Willa Rawlings (GoFundMe Photo/David Jensen)

TONTO BASIN, Ariz. (AP) – Authorities say the search for a 6-year-old girl missing since being swept away in a rural Arizona creek during a rainstorm last week now is a recovery effort and no longer a rescue mission.

Gila County Sheriff’s officials say they’re trying to bring closure for the family of Willa Rawlings. The girl has now been missing for six days.

The search is scheduled to resume Thursday morning with crews planning to use a robotic boat in the murky water that’s cluttered with debris and weeds.

Last Sunday, authorities reported finding a shoe that may also belong to the girl about 200 yards from where the family’s vehicle got stuck in the creek.

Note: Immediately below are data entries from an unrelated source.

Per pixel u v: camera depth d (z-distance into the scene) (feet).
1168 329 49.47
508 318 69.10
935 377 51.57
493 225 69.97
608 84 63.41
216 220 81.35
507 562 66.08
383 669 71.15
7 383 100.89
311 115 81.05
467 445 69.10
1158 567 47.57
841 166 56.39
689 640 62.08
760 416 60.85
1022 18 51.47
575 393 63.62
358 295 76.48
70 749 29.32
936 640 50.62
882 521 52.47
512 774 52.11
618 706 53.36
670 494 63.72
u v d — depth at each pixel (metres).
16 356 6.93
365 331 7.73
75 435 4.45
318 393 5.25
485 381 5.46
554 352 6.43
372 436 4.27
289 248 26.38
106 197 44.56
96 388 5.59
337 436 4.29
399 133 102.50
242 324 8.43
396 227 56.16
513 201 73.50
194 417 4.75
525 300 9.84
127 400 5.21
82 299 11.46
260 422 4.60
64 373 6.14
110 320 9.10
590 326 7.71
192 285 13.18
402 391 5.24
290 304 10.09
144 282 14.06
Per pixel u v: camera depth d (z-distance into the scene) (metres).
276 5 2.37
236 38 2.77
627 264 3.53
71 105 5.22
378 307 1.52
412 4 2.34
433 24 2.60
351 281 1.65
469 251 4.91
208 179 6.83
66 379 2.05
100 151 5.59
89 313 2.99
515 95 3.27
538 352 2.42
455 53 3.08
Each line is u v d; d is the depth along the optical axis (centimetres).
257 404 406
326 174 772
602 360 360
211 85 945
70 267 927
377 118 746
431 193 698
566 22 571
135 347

The bodies of a 5-year-old son and a 5-year-old niece of Daniel and Lacey Rawlings were found Saturday, a day after a nine-member family group tried to a cross Tonto Creek in a military-style truck.

The crossing had been closed with barricades and signs because of a storm that dropped an estimated 2 inches of rain in the Tonto Basin area.

Arizona Gov. Doug Ducey said Tuesday he will consider providing money in next year’s state budget to help build a bridge over the Tonto Creek.

Gila County has applied repeatedly for federal funds to pay for a bridge over the crossing where the family truck was swept away while trying to traverse the swollen creek, but hasn’t won a grant for the project, according to county spokeswoman Jacque Sanders. About 1,000 people are cut off when the creek floods during heavy rains.

The governor told reporters that with the state in a good financial position, looking at ways to fund a $20 million bridge to serve the small community is in the mix. The county has sought $17 million in federal funds and would pay for the remainder.

“We’re going to look at the infrastructure needs of the state and I’ve heard the asks on this bridge,” Ducey said. “It certainly is going to be considered in this budget season.”

The county’s federal grant application says five people had died crossing the creek in the past 25 years. That was before last Friday’s tragedy.